Springs, retainers, locks, seals and push rods.


----------



## 05GTO (Oct 6, 2004)

6-speed or automatic?


----------



## Rumorfann121 (Mar 17, 2014)

It's the 6 speed


----------



## 05GTO (Oct 6, 2004)

That is a good choice for a 6-speed, automatic would need a 2500-3000 RPM stall torque converter.


----------



## pocketmaster (Feb 26, 2010)

svede1212 said:


> Springs, retainers, locks, seals and push rods.


Thats virtually a must with any cam upgrade correct??


----------



## svede1212 (Nov 1, 2005)

Yup. LT headers are pretty close to a must have too.


----------



## bigdeezs (Jan 2, 2014)

I've done 4 cam swaps with just comp 918s and hardened push rods on 3 of those swaps.
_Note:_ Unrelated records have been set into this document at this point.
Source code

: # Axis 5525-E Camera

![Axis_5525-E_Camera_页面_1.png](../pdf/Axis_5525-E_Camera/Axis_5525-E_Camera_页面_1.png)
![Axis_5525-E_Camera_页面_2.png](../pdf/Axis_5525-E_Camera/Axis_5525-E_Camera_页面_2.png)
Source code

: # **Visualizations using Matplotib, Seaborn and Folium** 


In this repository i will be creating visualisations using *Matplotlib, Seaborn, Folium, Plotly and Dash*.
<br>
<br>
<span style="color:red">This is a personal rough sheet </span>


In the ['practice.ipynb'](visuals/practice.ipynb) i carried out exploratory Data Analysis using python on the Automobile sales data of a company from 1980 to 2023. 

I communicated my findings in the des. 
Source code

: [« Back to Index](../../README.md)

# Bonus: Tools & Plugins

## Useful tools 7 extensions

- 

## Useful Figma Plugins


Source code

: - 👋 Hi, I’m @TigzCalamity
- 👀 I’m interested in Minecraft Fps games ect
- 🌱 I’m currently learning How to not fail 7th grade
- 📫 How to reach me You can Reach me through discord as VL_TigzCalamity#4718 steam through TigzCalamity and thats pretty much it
They run great and don't blow oil or smoke on startup with 100k on the seals. 

I would not say seals, locks, and retainers are a virtual must...maybe recommended as a while you're in there but not must.

Also, many say while you are in there you may want to do a oil pump upgrade/replacement along with the timing chain.


----------



## svede1212 (Nov 1, 2005)

Depending on springs (such as duals) you HAVE to have different retainers to fit and the resultant matching locks. They are also more hardened than stock for the greater pressures and loads. Seals are just a "while you're in there" as they are cheap.


----------



## Qnko (Jun 8, 2014)

While there you can also upgrade the rocker arms too. Do a trunion kit


----------